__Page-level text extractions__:

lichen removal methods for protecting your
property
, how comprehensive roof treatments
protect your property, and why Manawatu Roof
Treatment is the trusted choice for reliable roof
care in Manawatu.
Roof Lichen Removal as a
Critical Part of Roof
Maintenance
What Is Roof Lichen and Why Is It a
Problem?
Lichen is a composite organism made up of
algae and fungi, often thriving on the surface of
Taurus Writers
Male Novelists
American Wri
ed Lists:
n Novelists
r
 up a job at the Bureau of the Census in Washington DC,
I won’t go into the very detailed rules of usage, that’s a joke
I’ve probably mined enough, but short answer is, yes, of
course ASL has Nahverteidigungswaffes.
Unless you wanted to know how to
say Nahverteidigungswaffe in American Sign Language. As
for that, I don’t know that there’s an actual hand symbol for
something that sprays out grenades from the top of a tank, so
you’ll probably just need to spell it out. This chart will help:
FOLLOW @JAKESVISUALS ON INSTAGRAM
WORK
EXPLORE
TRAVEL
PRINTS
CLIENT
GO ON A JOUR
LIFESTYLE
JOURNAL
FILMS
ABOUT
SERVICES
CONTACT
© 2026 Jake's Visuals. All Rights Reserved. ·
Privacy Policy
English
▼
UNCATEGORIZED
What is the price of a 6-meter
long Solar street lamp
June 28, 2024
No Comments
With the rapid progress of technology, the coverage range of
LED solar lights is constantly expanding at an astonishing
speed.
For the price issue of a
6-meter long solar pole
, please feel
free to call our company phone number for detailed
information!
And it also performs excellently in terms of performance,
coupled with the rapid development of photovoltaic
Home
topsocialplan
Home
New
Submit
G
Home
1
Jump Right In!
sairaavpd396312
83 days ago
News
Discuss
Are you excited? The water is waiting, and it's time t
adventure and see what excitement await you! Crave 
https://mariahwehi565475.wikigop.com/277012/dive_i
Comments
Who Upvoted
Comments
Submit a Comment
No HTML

__WHAT YOU WILL DO__: Rewrite these items with every "property" changed to "building". Leave all other text unchanged.

__FINISHED EXERCISE__:
lichen removal methods for protecting your
building
, how comprehensive roof treatments
protect your building, and why Manawatu Roof
Treatment is the trusted choice for reliable roof
care in Manawatu.
Roof Lichen Removal as a
Critical Part of Roof
Maintenance
What Is Roof Lichen and Why Is It a
Problem?
Lichen is a composite organism made up of
algae and fungi, often thriving on the surface of
Taurus Writers
Male Novelists
American Wri
ed Lists:
n Novelists
r
 up a job at the Bureau of the Census in Washington DC,
I won’t go into the very detailed rules of usage, that’s a joke
I’ve probably mined enough, but short answer is, yes, of
course ASL has Nahverteidigungswaffes.
Unless you wanted to know how to
say Nahverteidigungswaffe in American Sign Language. As
for that, I don’t know that there’s an actual hand symbol for
something that sprays out grenades from the top of a tank, so
you’ll probably just need to spell it out. This chart will help:
FOLLOW @JAKESVISUALS ON INSTAGRAM
WORK
EXPLORE
TRAVEL
PRINTS
CLIENT
GO ON A JOUR
LIFESTYLE
JOURNAL
FILMS
ABOUT
SERVICES
CONTACT
© 2026 Jake's Visuals. All Rights Reserved. ·
Privacy Policy
English
▼
UNCATEGORIZED
What is the price of a 6-meter
long Solar street lamp
June 28, 2024
No Comments
With the rapid progress of technology, the coverage range of
LED solar lights is constantly expanding at an astonishing
speed.
For the price issue of a
6-meter long solar pole
, please feel
free to call our company phone number for detailed
information!
And it also performs excellently in terms of performance,
coupled with the rapid development of photovoltaic
Home
topsocialplan
Home
New
Submit
G
Home
1
Jump Right In!
sairaavpd396312
83 days ago
News
Discuss
Are you excited? The water is waiting, and it's time t
adventure and see what excitement await you! Crave 
https://mariahwehi565475.wikigop.com/277012/dive_i
Comments
Who Upvoted
Comments
Submit a Comment
No HTML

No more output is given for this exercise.